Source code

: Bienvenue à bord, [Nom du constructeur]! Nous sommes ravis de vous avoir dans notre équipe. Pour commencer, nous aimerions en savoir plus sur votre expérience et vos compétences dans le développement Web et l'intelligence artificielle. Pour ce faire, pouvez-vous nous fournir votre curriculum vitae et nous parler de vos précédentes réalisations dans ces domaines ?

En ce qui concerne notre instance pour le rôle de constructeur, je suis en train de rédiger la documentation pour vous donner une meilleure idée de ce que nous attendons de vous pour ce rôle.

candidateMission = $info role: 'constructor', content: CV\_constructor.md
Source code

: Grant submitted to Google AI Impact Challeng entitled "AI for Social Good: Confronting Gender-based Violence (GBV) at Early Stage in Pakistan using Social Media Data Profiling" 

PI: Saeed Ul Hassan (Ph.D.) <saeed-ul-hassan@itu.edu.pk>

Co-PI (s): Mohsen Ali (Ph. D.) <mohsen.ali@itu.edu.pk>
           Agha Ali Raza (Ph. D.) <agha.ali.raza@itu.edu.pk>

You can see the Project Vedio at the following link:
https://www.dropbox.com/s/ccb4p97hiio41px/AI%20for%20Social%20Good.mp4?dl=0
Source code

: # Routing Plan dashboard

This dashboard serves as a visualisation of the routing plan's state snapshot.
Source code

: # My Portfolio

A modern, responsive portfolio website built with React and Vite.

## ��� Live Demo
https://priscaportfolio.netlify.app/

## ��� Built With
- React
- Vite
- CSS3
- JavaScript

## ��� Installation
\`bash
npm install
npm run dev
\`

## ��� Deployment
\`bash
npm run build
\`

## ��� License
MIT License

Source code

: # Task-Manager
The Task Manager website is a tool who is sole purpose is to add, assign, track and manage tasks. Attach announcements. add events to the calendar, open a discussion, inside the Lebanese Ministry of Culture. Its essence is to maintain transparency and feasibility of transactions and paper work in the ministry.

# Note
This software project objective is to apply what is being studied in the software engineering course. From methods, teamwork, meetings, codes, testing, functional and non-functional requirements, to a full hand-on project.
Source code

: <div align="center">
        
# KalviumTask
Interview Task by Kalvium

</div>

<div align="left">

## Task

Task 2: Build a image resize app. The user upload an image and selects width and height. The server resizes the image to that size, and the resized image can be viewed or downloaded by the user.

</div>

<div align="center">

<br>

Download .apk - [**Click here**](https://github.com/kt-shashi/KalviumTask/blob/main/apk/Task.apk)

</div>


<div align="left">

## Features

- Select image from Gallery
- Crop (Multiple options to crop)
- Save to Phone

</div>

______________________________

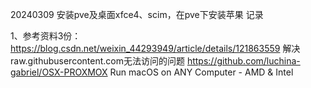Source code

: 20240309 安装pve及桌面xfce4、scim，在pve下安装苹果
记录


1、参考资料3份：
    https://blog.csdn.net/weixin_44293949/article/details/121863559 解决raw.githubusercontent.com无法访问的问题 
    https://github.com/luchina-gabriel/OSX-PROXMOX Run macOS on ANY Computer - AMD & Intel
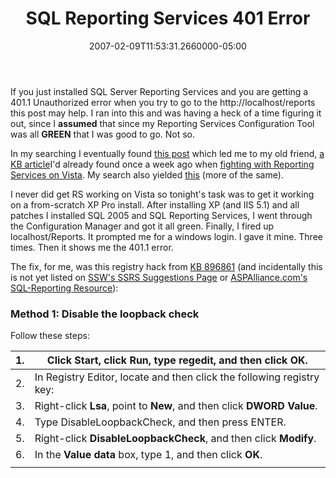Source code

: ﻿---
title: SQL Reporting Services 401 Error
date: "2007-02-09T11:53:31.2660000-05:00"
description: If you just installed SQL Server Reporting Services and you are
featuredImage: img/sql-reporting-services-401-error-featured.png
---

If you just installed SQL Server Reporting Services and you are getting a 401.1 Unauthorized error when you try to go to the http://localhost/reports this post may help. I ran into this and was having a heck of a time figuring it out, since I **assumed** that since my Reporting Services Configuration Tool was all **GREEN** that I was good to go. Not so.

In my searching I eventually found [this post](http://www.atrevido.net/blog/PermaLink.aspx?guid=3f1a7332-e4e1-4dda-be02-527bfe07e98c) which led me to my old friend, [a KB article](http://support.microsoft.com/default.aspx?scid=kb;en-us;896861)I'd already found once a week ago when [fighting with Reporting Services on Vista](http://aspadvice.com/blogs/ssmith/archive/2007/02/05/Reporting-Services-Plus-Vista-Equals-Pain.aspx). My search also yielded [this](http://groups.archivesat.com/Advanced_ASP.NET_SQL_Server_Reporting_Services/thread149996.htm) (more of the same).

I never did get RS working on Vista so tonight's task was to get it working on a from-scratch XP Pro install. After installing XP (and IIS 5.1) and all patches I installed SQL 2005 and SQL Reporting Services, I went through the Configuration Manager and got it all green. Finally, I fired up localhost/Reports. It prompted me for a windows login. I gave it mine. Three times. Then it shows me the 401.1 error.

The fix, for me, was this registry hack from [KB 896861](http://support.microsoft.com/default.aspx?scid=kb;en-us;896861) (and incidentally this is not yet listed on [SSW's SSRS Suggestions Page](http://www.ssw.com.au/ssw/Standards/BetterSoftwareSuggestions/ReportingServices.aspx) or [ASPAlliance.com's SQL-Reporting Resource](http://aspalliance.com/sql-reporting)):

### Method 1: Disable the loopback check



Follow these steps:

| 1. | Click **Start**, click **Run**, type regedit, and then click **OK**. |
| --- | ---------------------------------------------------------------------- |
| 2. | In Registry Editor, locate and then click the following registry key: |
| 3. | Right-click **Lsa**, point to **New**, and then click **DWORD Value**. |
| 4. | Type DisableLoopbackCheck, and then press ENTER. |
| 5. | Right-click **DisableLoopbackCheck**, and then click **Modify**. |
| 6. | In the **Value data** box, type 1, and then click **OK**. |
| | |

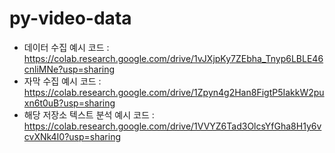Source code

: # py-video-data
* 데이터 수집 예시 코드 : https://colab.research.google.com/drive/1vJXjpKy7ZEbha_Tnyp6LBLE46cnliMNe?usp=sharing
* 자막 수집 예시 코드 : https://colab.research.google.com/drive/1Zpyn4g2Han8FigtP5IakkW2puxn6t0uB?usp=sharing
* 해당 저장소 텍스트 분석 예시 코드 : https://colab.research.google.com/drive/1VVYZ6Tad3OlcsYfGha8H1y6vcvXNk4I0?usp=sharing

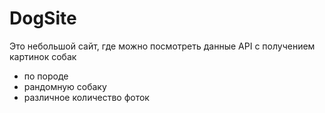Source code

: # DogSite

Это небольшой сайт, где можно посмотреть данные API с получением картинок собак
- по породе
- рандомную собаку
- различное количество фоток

______________________________

# To do
Filter the listing above so that only lines holding the word "Right" remain, and report those lines.

# Response to the task
| 3. | Right-click **Lsa**, point to **New**, and then click **DWORD Value**. |
| 5. | Right-click **DisableLoopbackCheck**, and then click **Modify**. |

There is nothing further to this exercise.